On Later with Jools Holland in 2006, we see the pianist compliment her on her songwriting, asking about the background to arguably her most well-known number, Rehab. For many, the song will require no introduction or explanation: her struggles with addiction were plastered all over the media for years during her whirlwind time in the public eye. That focus meant that it was easy for many to do what often happens with celebrities: project onto them.
“I’m very guarded, I know,” she tells a journalist in one interview. It’s in these moments of quiet that the BBC’s documentary really finds itself; with no talking heads to offer their version of events and no linear story, we simply get Winehouse’s take on her own situation, distilled into the brief times that she let her guard down. These encounters, which see her sitting in stairwells, pausing mid-sentence to light a fag, reveal an older side to the famous figure, who is oblivious to the idea that she has crafted a genre, image or following for herself.
“A lot of new music just goes over my head,” she reveals, talking of her love of Gershwin. “I’m like a little old man. Is this cool? Do kids like it?”
She argues her songs are still growing – something that the editing subtly captures, again by not attempting to impose a narrative or perspective upon its subject.

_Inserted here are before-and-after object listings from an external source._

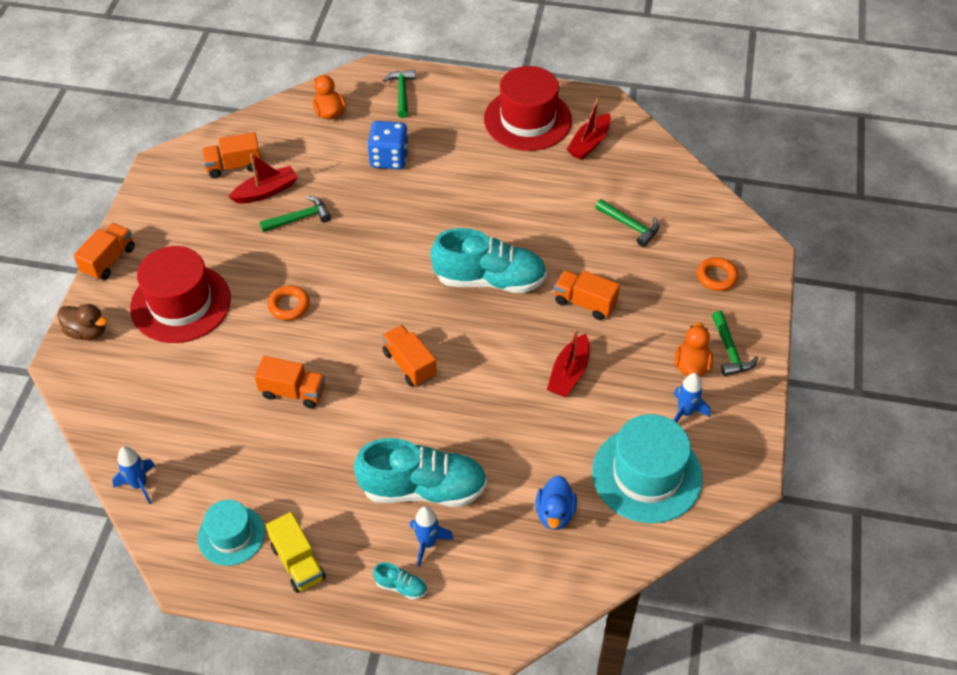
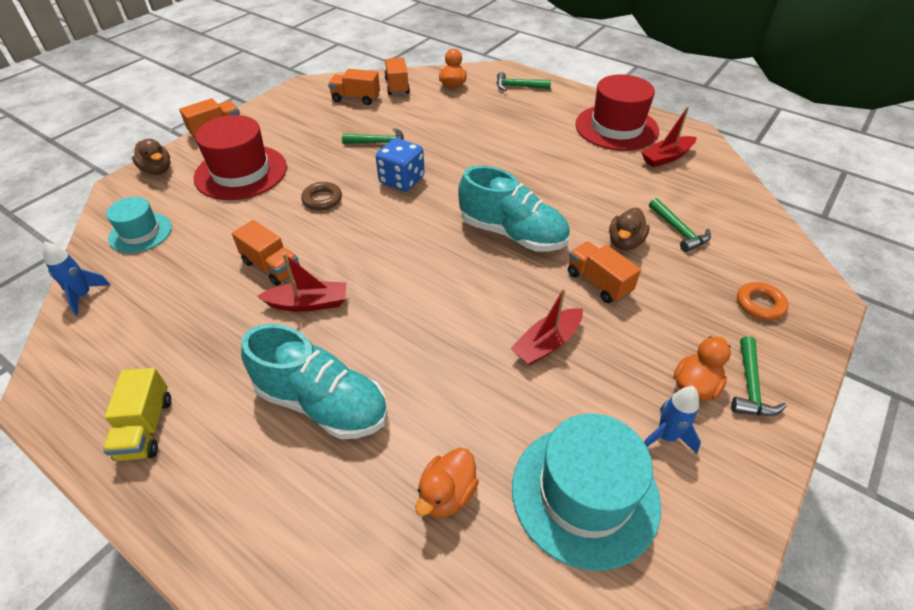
camera: 25 degrees right, 5 degrees down
turquoise hat [197,500,265,566] -> turquoise hat moved to [106,197,172,253]
red boat [229,153,298,203] -> red boat moved to [257,253,346,312]
orange ring [267,285,310,320] -> brown ring [301,182,342,210]
blue dice [367,121,409,169] -> blue dice moved to [376,138,425,192]
turquoise shoe [373,562,427,600] -> none
orange truck [382,325,437,387] -> orange truck moved to [384,58,410,95]
green hammer [383,70,416,118] -> green hammer turned 105 degrees counterclockwise [497,72,551,91]
blue rocket [410,506,454,567] -> none
blue duck [535,475,577,530] -> orange duck [415,448,479,518]
none -> brown duck [609,208,650,250]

Instead, we witness Take the Box as sung back in 2004 and then, later, previously unseen footage of Amy performing Love Is A Losing Game in a BBC One Session from 2007. The difference in singing, stance and mood is striking.
The result a short, but powerful piece of film-making that chooses its words carefully; less a biopic and more an intimate portrayal of an artist, who always seemed partly surprised by the attention she got.
“I was never the leader of a bunch of Jewish girls who like jazz,” she laughs. “Know what I mean?”
Amy Winehouse In Her Own Words is available on BBC iPlayer until 21st July.